## [DATA]
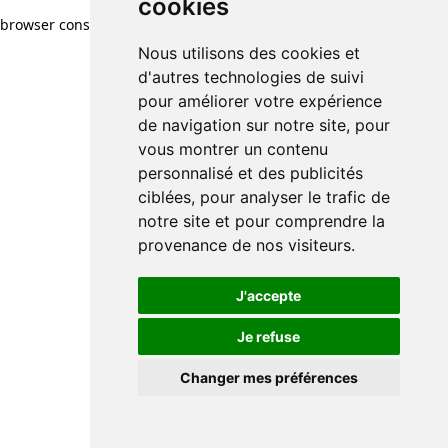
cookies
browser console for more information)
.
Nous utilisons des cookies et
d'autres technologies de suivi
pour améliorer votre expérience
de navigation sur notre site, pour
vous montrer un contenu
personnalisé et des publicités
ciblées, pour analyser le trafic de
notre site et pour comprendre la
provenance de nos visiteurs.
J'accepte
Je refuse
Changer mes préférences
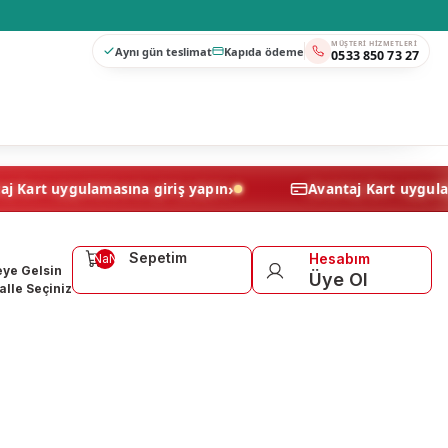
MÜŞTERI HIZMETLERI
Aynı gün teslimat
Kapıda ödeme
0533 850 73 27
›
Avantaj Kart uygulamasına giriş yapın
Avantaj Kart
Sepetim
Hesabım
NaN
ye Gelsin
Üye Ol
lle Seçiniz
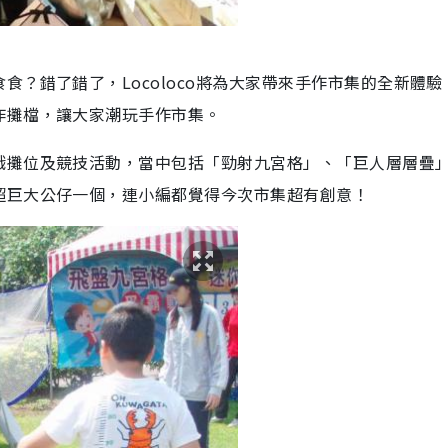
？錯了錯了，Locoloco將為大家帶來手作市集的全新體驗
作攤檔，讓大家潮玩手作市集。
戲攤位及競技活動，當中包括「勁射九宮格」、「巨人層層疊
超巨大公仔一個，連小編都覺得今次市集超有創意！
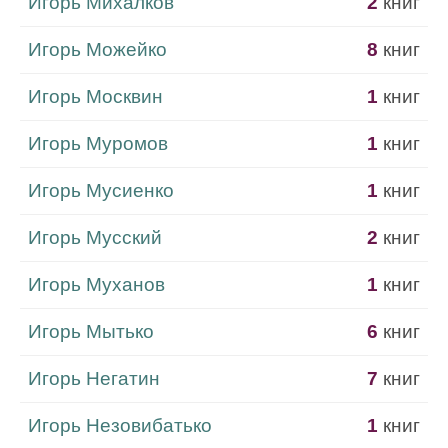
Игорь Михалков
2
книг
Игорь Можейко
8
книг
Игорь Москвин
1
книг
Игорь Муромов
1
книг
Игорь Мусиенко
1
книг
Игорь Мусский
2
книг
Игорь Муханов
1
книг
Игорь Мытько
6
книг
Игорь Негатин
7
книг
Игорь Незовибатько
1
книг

...

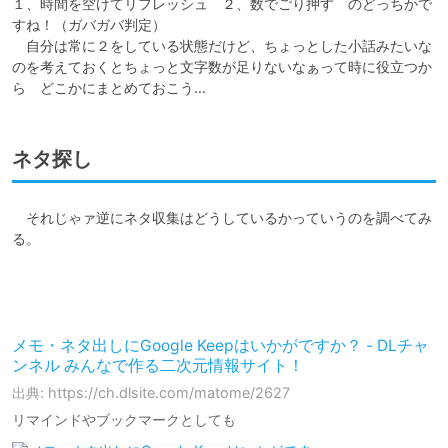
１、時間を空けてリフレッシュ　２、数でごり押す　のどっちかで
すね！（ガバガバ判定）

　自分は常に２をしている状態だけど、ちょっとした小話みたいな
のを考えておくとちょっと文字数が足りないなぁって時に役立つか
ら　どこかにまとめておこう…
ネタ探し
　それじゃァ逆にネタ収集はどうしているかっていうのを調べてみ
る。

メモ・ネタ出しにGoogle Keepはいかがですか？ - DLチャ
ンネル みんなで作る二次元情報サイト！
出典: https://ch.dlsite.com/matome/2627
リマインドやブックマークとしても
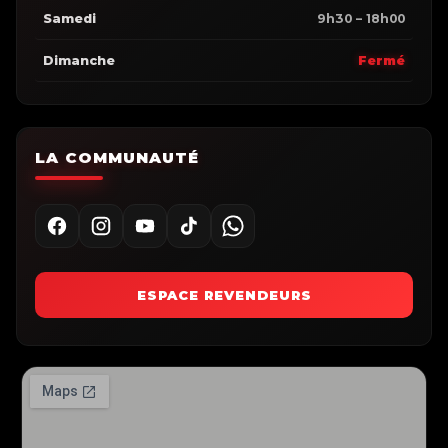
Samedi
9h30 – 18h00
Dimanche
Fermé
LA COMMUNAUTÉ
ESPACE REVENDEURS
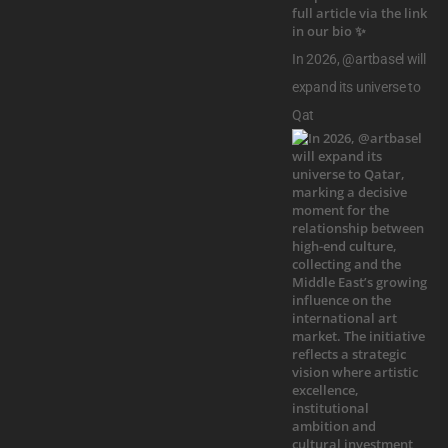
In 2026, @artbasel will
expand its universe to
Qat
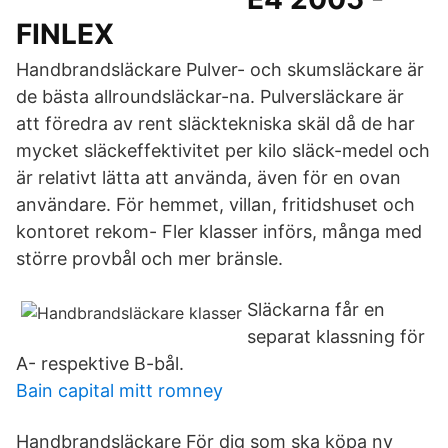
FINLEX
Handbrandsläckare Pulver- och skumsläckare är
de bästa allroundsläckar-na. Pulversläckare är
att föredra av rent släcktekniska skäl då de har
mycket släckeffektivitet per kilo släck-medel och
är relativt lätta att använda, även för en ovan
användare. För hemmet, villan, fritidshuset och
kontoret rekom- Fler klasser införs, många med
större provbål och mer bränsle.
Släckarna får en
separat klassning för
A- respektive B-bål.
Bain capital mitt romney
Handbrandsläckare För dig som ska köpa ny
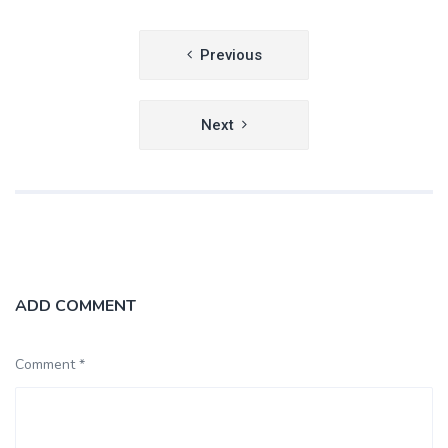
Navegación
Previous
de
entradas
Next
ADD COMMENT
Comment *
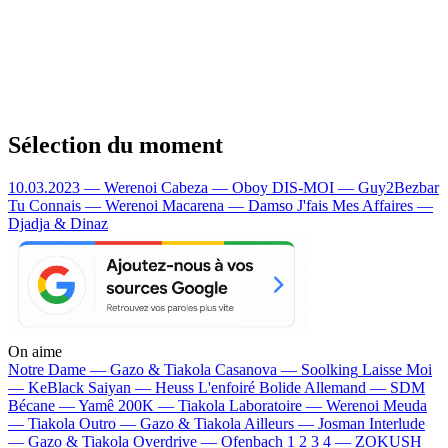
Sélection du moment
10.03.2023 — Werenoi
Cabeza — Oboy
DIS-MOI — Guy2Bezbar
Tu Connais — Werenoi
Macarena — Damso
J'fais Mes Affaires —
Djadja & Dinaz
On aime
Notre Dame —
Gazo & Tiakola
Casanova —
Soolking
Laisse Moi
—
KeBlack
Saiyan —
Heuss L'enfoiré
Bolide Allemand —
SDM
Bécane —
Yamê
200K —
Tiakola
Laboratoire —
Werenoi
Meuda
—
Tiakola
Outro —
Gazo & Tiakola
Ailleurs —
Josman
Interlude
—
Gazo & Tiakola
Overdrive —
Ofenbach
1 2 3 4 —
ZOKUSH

---

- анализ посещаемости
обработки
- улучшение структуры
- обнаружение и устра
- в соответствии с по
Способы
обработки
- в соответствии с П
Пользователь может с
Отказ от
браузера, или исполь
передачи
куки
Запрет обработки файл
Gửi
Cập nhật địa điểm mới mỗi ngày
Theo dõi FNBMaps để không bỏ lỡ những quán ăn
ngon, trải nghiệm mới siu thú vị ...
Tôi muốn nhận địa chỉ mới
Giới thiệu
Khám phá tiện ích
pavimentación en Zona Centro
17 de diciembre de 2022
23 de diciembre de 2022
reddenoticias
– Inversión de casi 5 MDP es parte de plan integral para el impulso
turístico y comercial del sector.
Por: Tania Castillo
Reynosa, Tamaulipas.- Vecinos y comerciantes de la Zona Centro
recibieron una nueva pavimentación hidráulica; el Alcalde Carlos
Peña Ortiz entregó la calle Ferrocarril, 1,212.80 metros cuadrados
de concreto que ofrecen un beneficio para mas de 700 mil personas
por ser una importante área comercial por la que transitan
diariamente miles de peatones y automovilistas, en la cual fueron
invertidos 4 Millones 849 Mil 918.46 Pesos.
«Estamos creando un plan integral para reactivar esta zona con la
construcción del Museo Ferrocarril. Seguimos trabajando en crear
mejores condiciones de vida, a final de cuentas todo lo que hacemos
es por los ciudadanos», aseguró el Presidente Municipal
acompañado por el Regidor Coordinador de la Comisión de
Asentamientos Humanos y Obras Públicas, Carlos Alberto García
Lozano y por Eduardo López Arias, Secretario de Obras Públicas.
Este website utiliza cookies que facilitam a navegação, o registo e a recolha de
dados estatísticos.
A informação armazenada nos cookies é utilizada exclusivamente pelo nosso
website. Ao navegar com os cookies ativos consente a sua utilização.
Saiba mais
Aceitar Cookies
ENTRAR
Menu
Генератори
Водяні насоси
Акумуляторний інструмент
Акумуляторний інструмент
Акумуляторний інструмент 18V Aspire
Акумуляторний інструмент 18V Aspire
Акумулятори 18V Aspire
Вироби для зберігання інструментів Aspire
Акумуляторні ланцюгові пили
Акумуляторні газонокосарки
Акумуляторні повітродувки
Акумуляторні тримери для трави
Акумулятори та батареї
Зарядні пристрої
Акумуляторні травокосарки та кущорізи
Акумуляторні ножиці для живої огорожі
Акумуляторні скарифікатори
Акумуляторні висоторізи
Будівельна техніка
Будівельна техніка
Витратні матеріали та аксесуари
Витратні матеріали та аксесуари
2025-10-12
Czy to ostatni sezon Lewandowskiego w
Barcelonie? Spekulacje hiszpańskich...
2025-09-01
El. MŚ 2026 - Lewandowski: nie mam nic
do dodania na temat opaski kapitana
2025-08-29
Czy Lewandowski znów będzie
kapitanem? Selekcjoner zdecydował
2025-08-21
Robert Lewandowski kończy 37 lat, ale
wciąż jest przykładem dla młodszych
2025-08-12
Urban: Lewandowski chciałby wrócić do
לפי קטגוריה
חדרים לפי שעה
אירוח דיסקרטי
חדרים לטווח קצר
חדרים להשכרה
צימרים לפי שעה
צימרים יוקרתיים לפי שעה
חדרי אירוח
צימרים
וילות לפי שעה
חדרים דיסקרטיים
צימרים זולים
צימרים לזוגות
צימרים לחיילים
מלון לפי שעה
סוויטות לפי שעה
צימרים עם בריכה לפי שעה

## [TASK PROMPT]
Here the job is to set down exactly the lines of the material above that fall between the one with "צימרים זולים" and the one with "צימרים עם בריכה לפי שעה", inclusive, and nothing beyond them.

## [WRITTEN ANSWER]
צימרים זולים
צימרים לזוגות
צימרים לחיילים
מלון לפי שעה
סוויטות לפי שעה
צימרים עם בריכה לפי שעה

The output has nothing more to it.